There isn't an addcolumn function, but you've shown only 1 of 3 ways I can think of for adding a column to a DataFrame

julia> # Assignment of the new column to the column name you want, as you showed in your example
       ptable[:Liquid] = ptable[:BP] .- ptable[:MP]
11-element Array{Int64,1}:
  604
 1039
 1133
 1427
 1242
 1203
 1667
 1290
  500
  189
 1378

julia> setindex!(ptable, ptable[:BP] .- ptable[:MP], :Liquid)
11-element Array{Int64,1}:
  604
 1039
 1133
 1427
 1242
 1203
 1667
 1290
  500
  189
 1378

julia> # you can also use insert! if you'd like to specify an index other than the end
       insert!(ptable, 1, ptable[:BP] .- ptable[:MP], :Liquid_insert)
11×5 DataFrames.DataFrame
│ Row │ Liquid_insert │ Melt │ MP  │ BP   │ Liquid │
├─────┼───────────────┼──────┼─────┼──────┼────────┤
│ 1   │ 604           │ 0    │ 485 │ 1089 │ 604    │
│ 2   │ 1039          │ 100  │ 929 │ 1968 │ 1039   │
│ 3   │ 1133          │ 200  │ 131 │ 1264 │ 1133   │
│ 4   │ 1427          │ 300  │ 484 │ 1911 │ 1427   │
│ 5   │ 1242          │ 400  │ 286 │ 1528 │ 1242   │
│ 6   │ 1203          │ 500  │ 76  │ 1279 │ 1203   │
│ 7   │ 1667          │ 600  │ 168 │ 1835 │ 1667   │
│ 8   │ 1290          │ 700  │ 595 │ 1885 │ 1290   │
│ 9   │ 500           │ 800  │ 951 │ 1451 │ 500    │
│ 10  │ 189           │ 900  │ 854 │ 1043 │ 189    │
│ 11  │ 1378          │ 1000 │ 110 │ 1488 │ 1378   │

subsetting and find

julia> # I'm not sure what is confusing about this
       ptable[ptable[:, :Melt] .< 100, :]
1×5 DataFrames.DataFrame
│ Row │ Liquid_insert │ Melt │ MP  │ BP   │ Liquid │
├─────┼───────────────┼──────┼─────┼──────┼────────┤
│ 1   │ 604           │ 0    │ 485 │ 1089 │ 604    │

julia> # It's creating a boolean vector to subset on, which is also how you'd subset in base Julia       
          my_subset = ptable[:, :Melt] .< 100
11-element BitArray{1}:
  true
 false
 false
 false
 false
 false
 false
 false
 false
 false
 false

julia> ptable[my_subset, :]
1×5 DataFrames.DataFrame
│ Row │ Liquid_insert │ Melt │ MP  │ BP   │ Liquid │
├─────┼───────────────┼──────┼─────┼──────┼────────┤
│ 1   │ 604           │ 0    │ 485 │ 1089 │ 604    │

julia> # find already works, and you can use that instead if you'd like
       my_subset = find(melt -> melt < 100, ptable[:, :Melt])
1-element Array{Int64,1}:
 1

julia> # another way
       my_subset = find(ptable[:, :Melt] .< 100)
1-element Array{Int64,1}:
 1

julia> ptable[my_subset, :]
1×5 DataFrames.DataFrame
│ Row │ Liquid_insert │ Melt │ MP  │ BP   │ Liquid │
├─────┼───────────────┼──────┼─────┼──────┼────────┤
│ 1   │ 604           │ 0    │ 485 │ 1089 │ 604    │

It looks like filtering is a problem.
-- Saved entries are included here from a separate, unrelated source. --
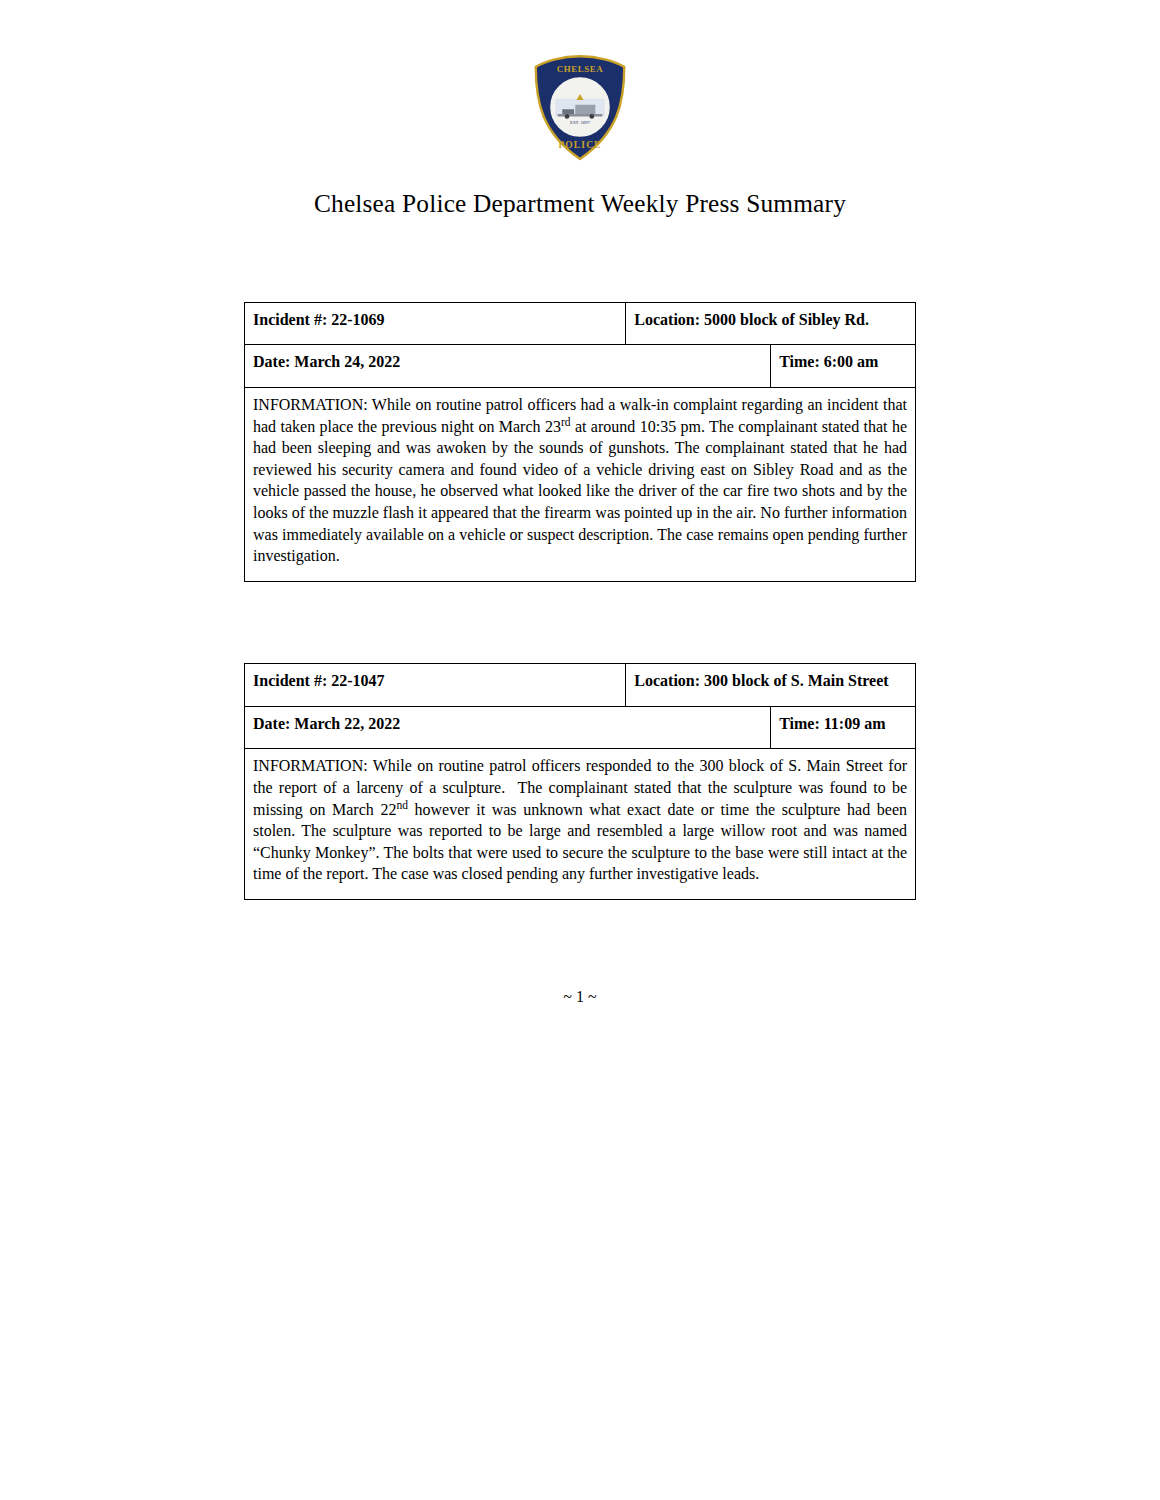CHELSEA POLICE EST. 1897
Chelsea Police Department Weekly Press Summary
| Incident #: 22-1069 | Location: 5000 block of Sibley Rd. |
| Date: March 24, 2022 | Time: 6:00 am |
| INFORMATION: While on routine patrol officers had a walk-in complaint regarding an incident that had taken place the previous night on March 23 rd at around 10:35 pm. The complainant stated that he had been sleeping and was awoken by the sounds of gunshots. The complainant stated that he had reviewed his security camera and found video of a vehicle driving east on Sibley Road and as the vehicle passed the house, he observed what looked like the driver of the car fire two shots and by the looks of the muzzle flash it appeared that the firearm was pointed up in the air. No further information was immediately available on a vehicle or suspect description. The case remains open pending further investigation. |
| Incident #: 22-1047 | Location: 300 block of S. Main Street |
| Date: March 22, 2022 | Time: 11:09 am |
| INFORMATION: While on routine patrol officers responded to the 300 block of S. Main Street for the report of a larceny of a sculpture. The complainant stated that the sculpture was found to be missing on March 22 nd however it was unknown what exact date or time the sculpture had been stolen. The sculpture was reported to be large and resembled a large willow root and was named “Chunky Monkey”. The bolts that were used to secure the sculpture to the base were still intact at the time of the report. The case was closed pending any further investigative leads. |
~ 1 ~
I would have expected this to return the same output as above, but it doesn't.

julia> # This isn't actually filtering anything
       filter(row -> row[:Melt] < 100, eachrow(ptable))
Base.Iterators.Filter{##11#12,DataFrames.DFRowIterator{DataFrames.DataFrame}}(#11, DataFrames.DFRowIterator{DataFrames.DataFrame}(11×5 DataFrames.DataFrame
│ Row │ Liquid_insert │ Melt │ MP  │ BP   │ Liquid │
├─────┼───────────────┼──────┼─────┼──────┼────────┤
│ 1   │ 604           │ 0    │ 485 │ 1089 │ 604    │
│ 2   │ 1039          │ 100  │ 929 │ 1968 │ 1039   │
│ 3   │ 1133          │ 200  │ 131 │ 1264 │ 1133   │
│ 4   │ 1427          │ 300  │ 484 │ 1911 │ 1427   │
│ 5   │ 1242          │ 400  │ 286 │ 1528 │ 1242   │
│ 6   │ 1203          │ 500  │ 76  │ 1279 │ 1203   │
│ 7   │ 1667          │ 600  │ 168 │ 1835 │ 1667   │
│ 8   │ 1290          │ 700  │ 595 │ 1885 │ 1290   │
│ 9   │ 500           │ 800  │ 951 │ 1451 │ 500    │
│ 10  │ 189           │ 900  │ 854 │ 1043 │ 189    │
│ 11  │ 1378          │ 1000 │ 110 │ 1488 │ 1378   │))

cjprybol on 19 Sep 2017

❤2 👍2

And in addition to the LINQ like syntax, I recently started to add another API to Query.jl that is more dplyr inspired: https://discourse.julialang.org/t/query-jl-v0-7x-released/5847. That API is not complete yet, but quite useful already.

davidanthoff on 19 Sep 2017

🎉1

Closing then. @bbrunaud Feel free to file new issues if you have specific requests about missing pieces in DataFrames or Query. If you're unsure, you can also ask on Discourse first.